◆ CO NALEŻY ZROBIĆ: Czy z artykułem o KPO zgadzają się te stwierdzenia: (a) w ramach KPO dla Polski zarezerwowano około 58 mld euro; (b) Program Inwestycji Strategicznych obejmuje mniej niż 10 tys. inwestycji; (c) według Ministerstwa Finansów środki z KPO zwiększyłyby wzrost PKB w 2023 r. o 1 pkt proc.? Przy każdym odpowiedz „tak” lub „nie” i przytocz dosłownie rozstrzygające słowa artykułu.

◆ ARTYKUŁ:
◆ ◆ ◆ ◆ ◆

Po drugie, KPO jest istotny dla wzmocnienia takich obszarów jak energetyka, co dzisiaj czyni go jednym z najważniejszych programów do zrealizowania. Zwiększy on ponadto nasz PKB, szacuje się, że wzrost ten może wynieść 1-1,5- proc. Warto więc o to powalczyć, by uniknąć recesji. Te dwa przedsięwzięcia - KPO i Program Inwestycji Strategicznych - będą kluczowe dla utrzymania dynamiki rozwoju naszej gospodarki powyżej zera – dodała Beata Daszyńska - Muzyczka.
Prezes BGK podkreśliła, że Program Inwestycji Strategicznych to ponad 11 tys. inwestycji i w sumie około 60 mld zł, które będą uruchomione w tym roku. Środki te stanową szansę m.in. dla samorządów, w tym także gmin popegeerowskich, z niskimi budżetami, których do tej pory nie było stać na duże inwestycje.
Łącznie tegoroczne wydatki z funduszy umiejscowionych w BGK sięgną 133,6 mld zł.
W ramach KPO dla Polski zarezerwowano ok. 58 mld euro - ponad 23,9 mld euro w formie dotacji i ponad 34,2 mld euro w formie pożyczek. Filarami KPO są m.in. innowacyjność, zdrowie, gospodarka, transport i cyfryzacja.
Według wyliczeń Ministerstwa Finansów napływ środków z Krajowego Planu Odbudowy (KPO) oznaczałby w 2023 r. zwiększenie wzrostu PKB o 0,6 pkt proc., a w kolejnych latach - o 1 pkt proc.

◆ ◆ ◆ ◆ ◆

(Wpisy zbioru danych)
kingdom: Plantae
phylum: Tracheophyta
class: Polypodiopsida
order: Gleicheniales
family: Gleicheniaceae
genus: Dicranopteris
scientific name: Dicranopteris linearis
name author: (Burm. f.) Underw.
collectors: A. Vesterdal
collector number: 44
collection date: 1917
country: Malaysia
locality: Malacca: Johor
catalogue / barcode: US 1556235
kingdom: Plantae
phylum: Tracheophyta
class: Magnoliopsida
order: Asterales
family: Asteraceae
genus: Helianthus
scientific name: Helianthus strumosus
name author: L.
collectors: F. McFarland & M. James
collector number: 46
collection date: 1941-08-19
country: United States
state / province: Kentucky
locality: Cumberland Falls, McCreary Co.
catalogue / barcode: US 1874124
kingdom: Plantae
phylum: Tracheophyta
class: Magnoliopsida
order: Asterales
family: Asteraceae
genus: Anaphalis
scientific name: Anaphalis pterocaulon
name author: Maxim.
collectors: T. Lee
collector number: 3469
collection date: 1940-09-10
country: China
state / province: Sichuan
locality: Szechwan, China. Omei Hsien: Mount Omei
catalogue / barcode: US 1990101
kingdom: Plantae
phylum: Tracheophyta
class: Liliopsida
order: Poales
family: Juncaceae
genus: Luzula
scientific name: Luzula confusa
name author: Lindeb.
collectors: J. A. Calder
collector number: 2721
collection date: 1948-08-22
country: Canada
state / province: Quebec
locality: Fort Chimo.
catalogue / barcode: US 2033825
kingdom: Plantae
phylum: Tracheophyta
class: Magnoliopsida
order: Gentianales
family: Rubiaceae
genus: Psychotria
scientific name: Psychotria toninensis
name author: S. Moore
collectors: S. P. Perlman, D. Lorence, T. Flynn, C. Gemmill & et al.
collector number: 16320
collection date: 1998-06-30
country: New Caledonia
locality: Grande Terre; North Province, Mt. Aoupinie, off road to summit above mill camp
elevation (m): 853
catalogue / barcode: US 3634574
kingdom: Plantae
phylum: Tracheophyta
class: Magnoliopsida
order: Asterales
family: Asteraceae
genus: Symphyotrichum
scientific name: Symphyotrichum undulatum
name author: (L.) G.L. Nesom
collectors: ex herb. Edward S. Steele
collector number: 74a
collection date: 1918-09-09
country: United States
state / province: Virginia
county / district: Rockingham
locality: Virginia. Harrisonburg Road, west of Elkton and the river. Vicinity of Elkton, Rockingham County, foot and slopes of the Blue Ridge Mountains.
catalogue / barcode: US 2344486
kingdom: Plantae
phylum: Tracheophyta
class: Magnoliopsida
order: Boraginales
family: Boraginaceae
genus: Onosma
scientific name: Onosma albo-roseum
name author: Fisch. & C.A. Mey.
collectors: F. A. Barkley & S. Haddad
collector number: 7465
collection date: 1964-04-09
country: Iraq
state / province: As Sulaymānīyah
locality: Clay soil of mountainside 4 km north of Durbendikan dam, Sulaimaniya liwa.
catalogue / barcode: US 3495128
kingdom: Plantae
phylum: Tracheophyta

◆ ◆ ◆ ◆ ◆

◆ POPRAWNA ODPOWIEDŹ:
(a) Tak: „W ramach KPO dla Polski zarezerwowano ok. 58 mld euro”.
(b) Nie: „Program Inwestycji Strategicznych to ponad 11 tys. inwestycji”.
(c) Nie: „oznaczałby w 2023 r. zwiększenie wzrostu PKB o 0,6 pkt proc.”.